START Data under study
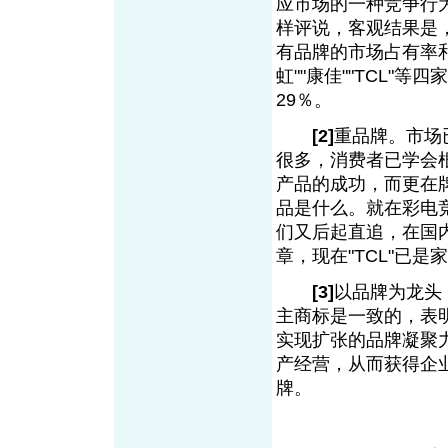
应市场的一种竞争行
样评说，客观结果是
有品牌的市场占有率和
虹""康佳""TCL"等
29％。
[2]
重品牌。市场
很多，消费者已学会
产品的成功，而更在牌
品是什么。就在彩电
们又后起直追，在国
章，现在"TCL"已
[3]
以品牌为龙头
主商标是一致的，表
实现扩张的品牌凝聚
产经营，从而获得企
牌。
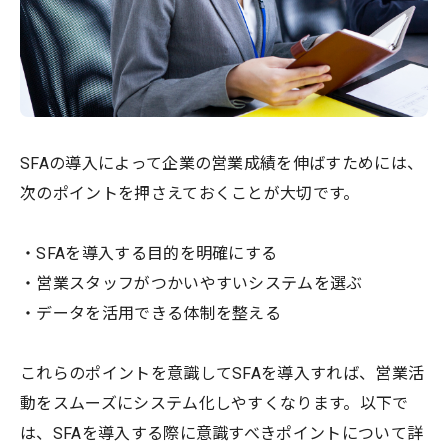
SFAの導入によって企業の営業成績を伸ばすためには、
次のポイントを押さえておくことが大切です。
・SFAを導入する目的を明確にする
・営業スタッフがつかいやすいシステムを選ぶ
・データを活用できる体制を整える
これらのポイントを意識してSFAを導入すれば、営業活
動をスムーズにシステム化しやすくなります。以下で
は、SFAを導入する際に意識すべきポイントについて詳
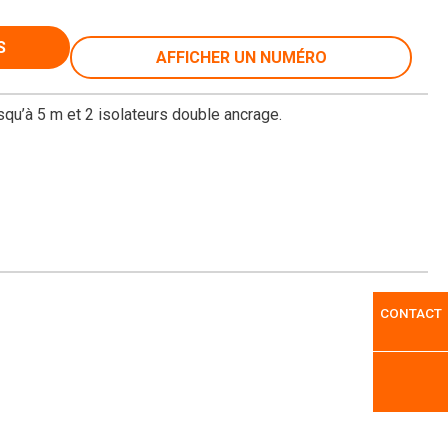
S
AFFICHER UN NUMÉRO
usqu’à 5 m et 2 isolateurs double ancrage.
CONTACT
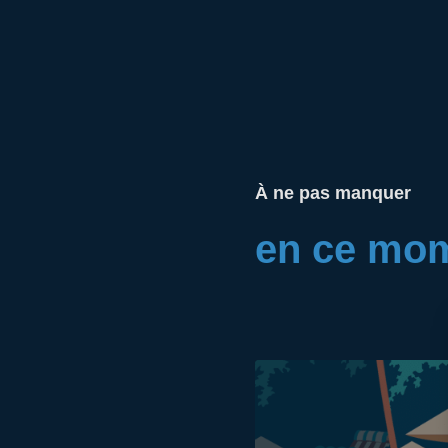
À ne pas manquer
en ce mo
END Data under study
START Data under study
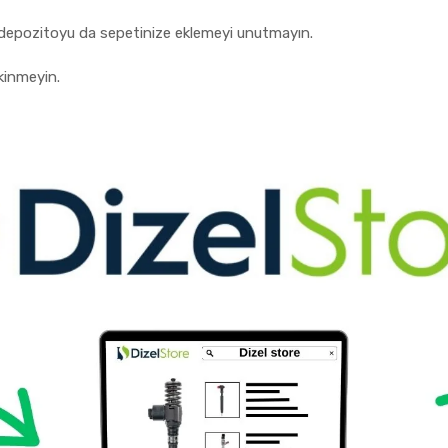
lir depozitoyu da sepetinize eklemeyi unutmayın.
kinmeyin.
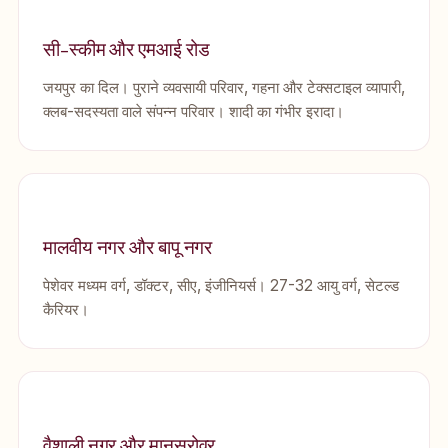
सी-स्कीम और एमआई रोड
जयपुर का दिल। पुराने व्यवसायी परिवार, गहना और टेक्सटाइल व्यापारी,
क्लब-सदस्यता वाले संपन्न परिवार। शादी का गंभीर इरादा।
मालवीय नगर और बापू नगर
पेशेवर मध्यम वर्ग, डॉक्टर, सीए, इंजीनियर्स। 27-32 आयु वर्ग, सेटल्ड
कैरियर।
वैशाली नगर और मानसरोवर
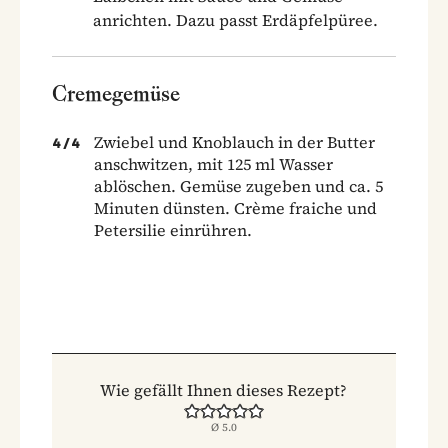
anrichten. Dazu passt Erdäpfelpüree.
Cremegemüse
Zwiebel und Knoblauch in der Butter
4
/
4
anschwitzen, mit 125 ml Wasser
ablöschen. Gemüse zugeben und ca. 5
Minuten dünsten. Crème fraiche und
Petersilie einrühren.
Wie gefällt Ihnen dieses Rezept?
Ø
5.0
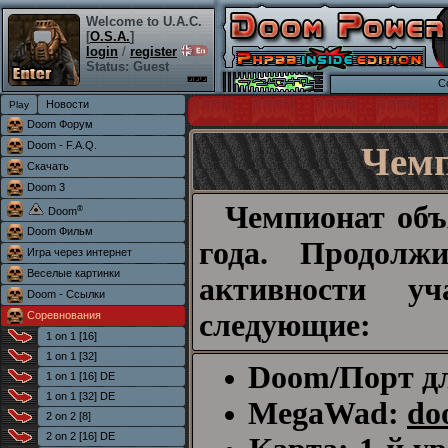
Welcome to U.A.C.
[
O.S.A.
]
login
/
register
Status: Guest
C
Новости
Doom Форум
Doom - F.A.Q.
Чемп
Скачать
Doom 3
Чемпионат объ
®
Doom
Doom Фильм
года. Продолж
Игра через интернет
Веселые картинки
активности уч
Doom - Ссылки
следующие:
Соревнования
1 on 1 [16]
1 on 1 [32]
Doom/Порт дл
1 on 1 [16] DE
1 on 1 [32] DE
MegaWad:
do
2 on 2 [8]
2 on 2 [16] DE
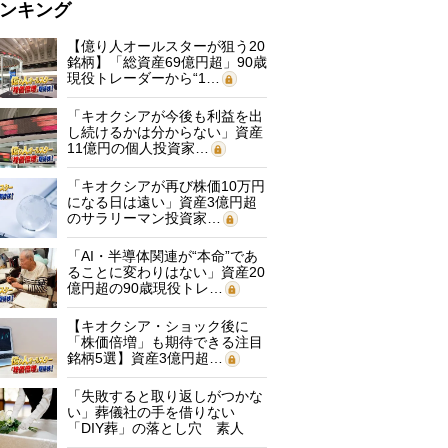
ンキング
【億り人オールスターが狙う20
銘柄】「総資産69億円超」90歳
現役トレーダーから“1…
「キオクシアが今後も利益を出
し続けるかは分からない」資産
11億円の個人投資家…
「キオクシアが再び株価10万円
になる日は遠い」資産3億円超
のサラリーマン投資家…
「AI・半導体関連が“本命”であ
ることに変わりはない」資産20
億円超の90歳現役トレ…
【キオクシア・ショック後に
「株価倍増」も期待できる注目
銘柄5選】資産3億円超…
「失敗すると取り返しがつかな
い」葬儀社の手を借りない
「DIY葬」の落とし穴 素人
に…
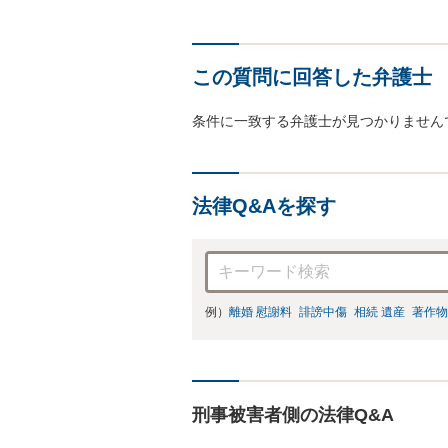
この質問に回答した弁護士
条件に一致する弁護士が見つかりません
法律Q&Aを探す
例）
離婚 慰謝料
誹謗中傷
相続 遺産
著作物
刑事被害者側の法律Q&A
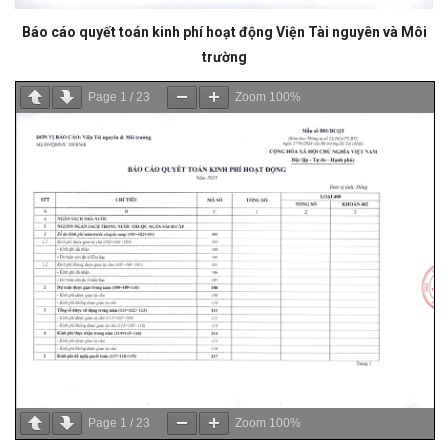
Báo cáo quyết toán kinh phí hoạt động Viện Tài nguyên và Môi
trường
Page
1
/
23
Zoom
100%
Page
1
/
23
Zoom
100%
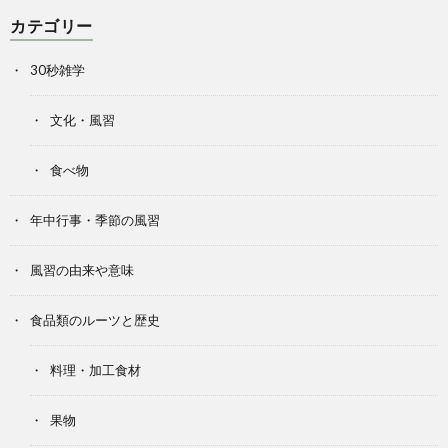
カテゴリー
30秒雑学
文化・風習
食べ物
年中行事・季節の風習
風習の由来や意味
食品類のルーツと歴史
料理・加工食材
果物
END Data under study
Format the lines from the line with "सी-स्कीम और एमआई रोड" to the line with "वैशाली नगर और मानसरोवर", both included, as a JSON list of strings with one string per line, leaving out any blank lines.

[
  "सी-स्कीम और एमआई रोड",
  "जयपुर का दिल। पुराने व्यवसायी परिवार, गहना और टेक्सटाइल व्यापारी,",
  "क्लब-सदस्यता वाले संपन्न परिवार। शादी का गंभीर इरादा।",
  "मालवीय नगर और बापू नगर",
  "पेशेवर मध्यम वर्ग, डॉक्टर, सीए, इंजीनियर्स। 27-32 आयु वर्ग, सेटल्ड",
  "कैरियर।",
  "वैशाली नगर और मानसरोवर"
]